Adaptive Rejection Sampler
Overview
This skill provides guidance for implementing Adaptive Rejection Sampling (ARS) algorithms. ARS is a method for generating samples from log-concave probability distributions by constructing piecewise linear upper and lower envelopes of the log-density function. The skill focuses on procedural approaches, performance optimization, and verification strategies rather than providing implementation code.
When to Use This Skill
Use this skill when:
-
Implementing adaptive rejection sampling from scratch
-
Working with log-concave distribution samplers
-
Building statistical sampling algorithms that require envelope construction
-
Debugging or optimizing existing ARS implementations
-
The task involves R, Python, or other statistical computing environments
Implementation Approach
Phase 1: Algorithm Design Before Coding
Before writing any code:
Understand the mathematical foundations
-
Review the ARS algorithm requirements for log-concave functions
-
Understand how piecewise linear envelopes are constructed from tangent lines
-
Identify the squeeze function optimization
Design with performance in mind
-
Plan iteration limits and safeguards from the start
-
Consider worst-case computational complexity of the sampling loop
-
Design for timeout constraints that may be stricter than development testing
Plan the module structure
-
Log-concavity verification module
-
Envelope construction and update module
-
Sampling loop with rejection logic
-
Initialization point selection
Phase 2: Critical Implementation Considerations
Log-Concavity Checking
When implementing log-concavity verification:
-
Use appropriate tolerance values for numerical comparison
-
Consider that some valid distributions have constant second derivatives (e.g., exponential distribution)

+++

▸ Exercise brief:
Write out the adaptive rejection sampling guide from "Adaptive Rejection Sampler" up to and including "providing implementation code.", swapping "envelopes" for "bounds".

(Stored data entries)
+++

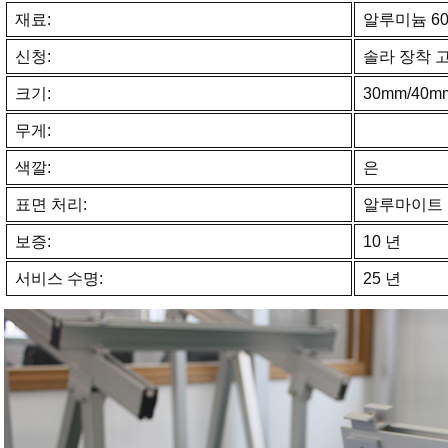
재료:
알루미늄 60
신청:
솔라 장착 
크기:
30mm/40
무게:
색깔:
은
표면 처리:
알루마이트
보증:
10 년
서비스 수명:
25 년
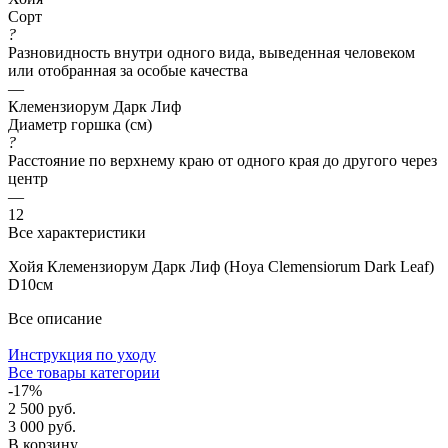
Сорт
?
Разновидность внутри одного вида, выведенная человеком
или отобранная за особые качества
—
Клемензиорум Дарк Лиф
Диаметр горшка (см)
?
Расстояние по верхнему краю от одного края до другого через
центр
—
12
Все характеристики
Хойя Клемензиорум Дарк Лиф (Hoya Clemensiorum Dark Leaf)
D10см
Все описание
Инструкция по уходу
Все товары категории
-17%
2 500 руб.
3 000 руб.
В корзину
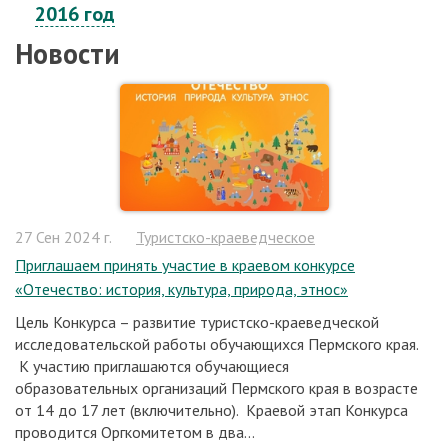
2016 год
Новости
27 Сен 2024 г.
Туристско-краеведческое
Приглашаем принять участие в краевом конкурсе
«Отечество: история, культура, природа, этнос»
Цель Конкурса – развитие туристско-краеведческой
исследовательской работы обучающихся Пермского края.
К участию приглашаются обучающиеся
образовательных организаций Пермского края в возрасте
от 14 до 17 лет (включительно). Краевой этап Конкурса
проводится Оргкомитетом в два...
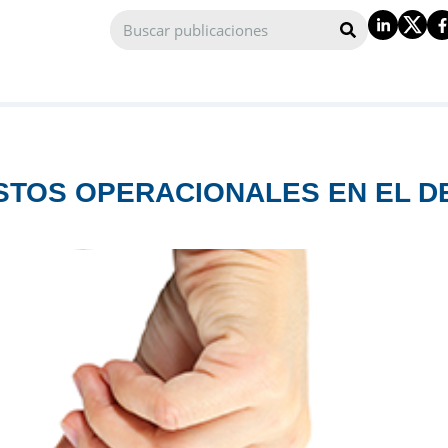
TOS OPERACIONALES EN EL D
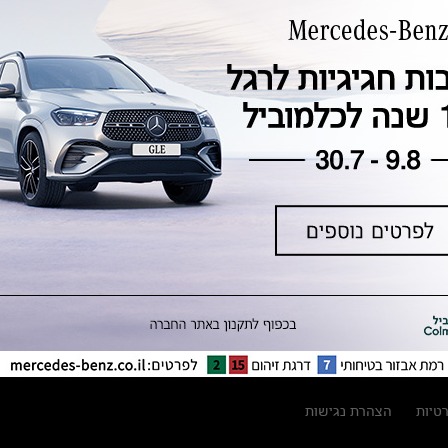
טכנולוגיה, חדשנות, בטיחות וקיימות
מגזין מרצדס-בנץ
ספרי רכב מרצדס-בנץ
נתוני זיהום אוויר וצריכת דלק וחשמל
נתוני תווית צמיגים
מחירון חלפים
קריאה חוזרת
הודעה על הטבות לרכבי מרצדס בהסדר
פשרה בתצ 56447-02-19
הסדר פשרה בתצ 56447-02-19
תקנון ימי מכירות 120 לכלמוביל
רטיות
הצהרת נגישות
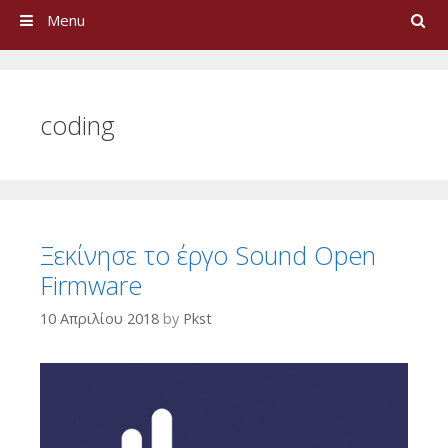
Search
Menu
coding
Ξεκίνησε το έργο Sound Open
Firmware
10 Απριλίου 2018
by
Pkst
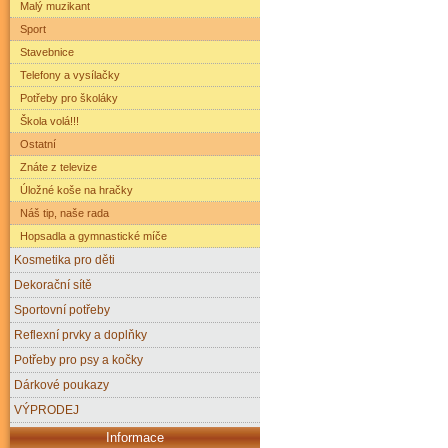
Malý muzikant
Sport
Stavebnice
Telefony a vysílačky
Potřeby pro školáky
Škola volá!!!
Ostatní
Znáte z televize
Úložné koše na hračky
Náš tip, naše rada
Hopsadla a gymnastické míče
Kosmetika pro děti
Dekorační sítě
Sportovní potřeby
Reflexní prvky a doplňky
Potřeby pro psy a kočky
Dárkové poukazy
VÝPRODEJ
Informace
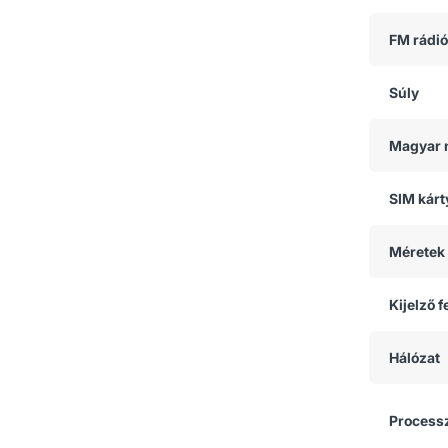
FM rádió
Súly
Magyar 
SIM kárt
Méretek
Kijelző 
Hálózat
Process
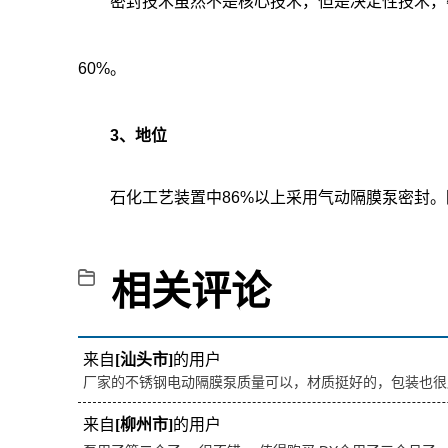
密封技术虽然不是核心技术，但是决定性技术，密
60%。
3、地位
石化工艺装置中86%以上采用气动隔膜泵密封。
相关评论
来自
[汕头市]
的用户
厂家的不锈钢电动隔膜泵质量可以，材质挺好的，包装也很
来自
[柳州市]
的用户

+++

▸ Exercise output:
Adaptive Rejection Sampler
Overview
This skill provides guidance for implementing Adaptive Rejection Sampling (ARS) algorithms. ARS is a method for generating samples from log-concave probability distributions by constructing piecewise linear upper and lower bounds of the log-density function. The skill focuses on procedural approaches, performance optimization, and verification strategies rather than providing implementation code.